| Task to carry out |
Reproduce the data below word for word, leaving out the pictures.

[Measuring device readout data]
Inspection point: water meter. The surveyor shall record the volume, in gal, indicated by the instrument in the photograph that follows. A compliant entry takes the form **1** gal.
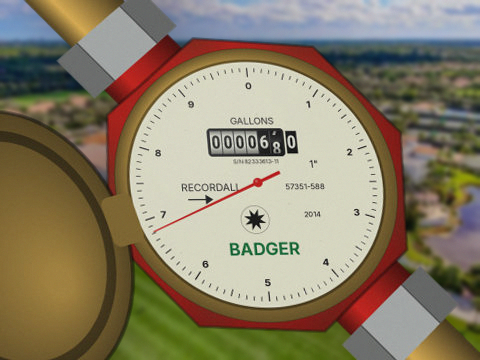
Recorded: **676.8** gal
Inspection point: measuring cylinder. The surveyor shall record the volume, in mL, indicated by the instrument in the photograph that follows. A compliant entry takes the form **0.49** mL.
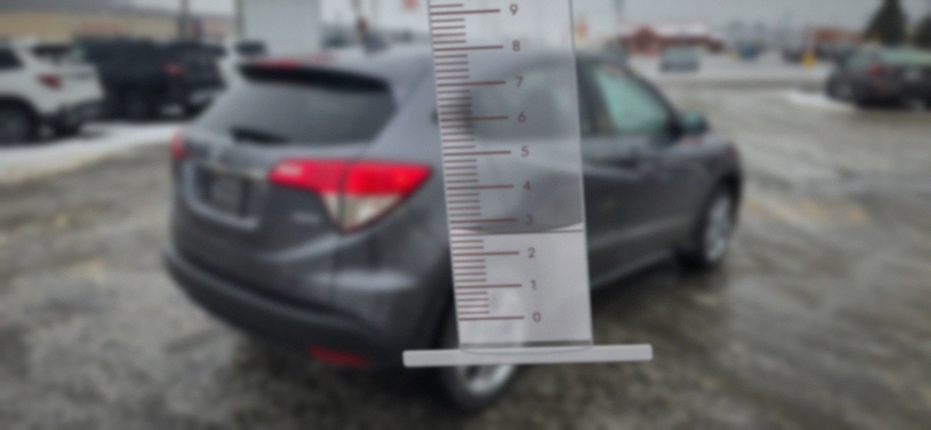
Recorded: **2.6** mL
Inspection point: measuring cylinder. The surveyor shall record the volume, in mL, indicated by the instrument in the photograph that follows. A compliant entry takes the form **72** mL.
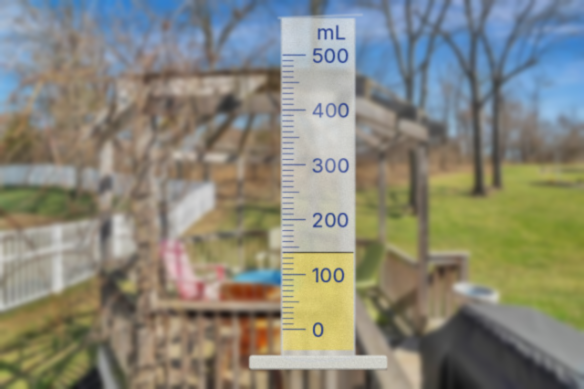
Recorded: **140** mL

| Response |
Inspection point: water meter. The surveyor shall record the volume, in gal, indicated by the instrument in the photograph that follows. A compliant entry takes the form **1** gal.
Recorded: **676.8** gal
Inspection point: measuring cylinder. The surveyor shall record the volume, in mL, indicated by the instrument in the photograph that follows. A compliant entry takes the form **0.49** mL.
Recorded: **2.6** mL
Inspection point: measuring cylinder. The surveyor shall record the volume, in mL, indicated by the instrument in the photograph that follows. A compliant entry takes the form **72** mL.
Recorded: **140** mL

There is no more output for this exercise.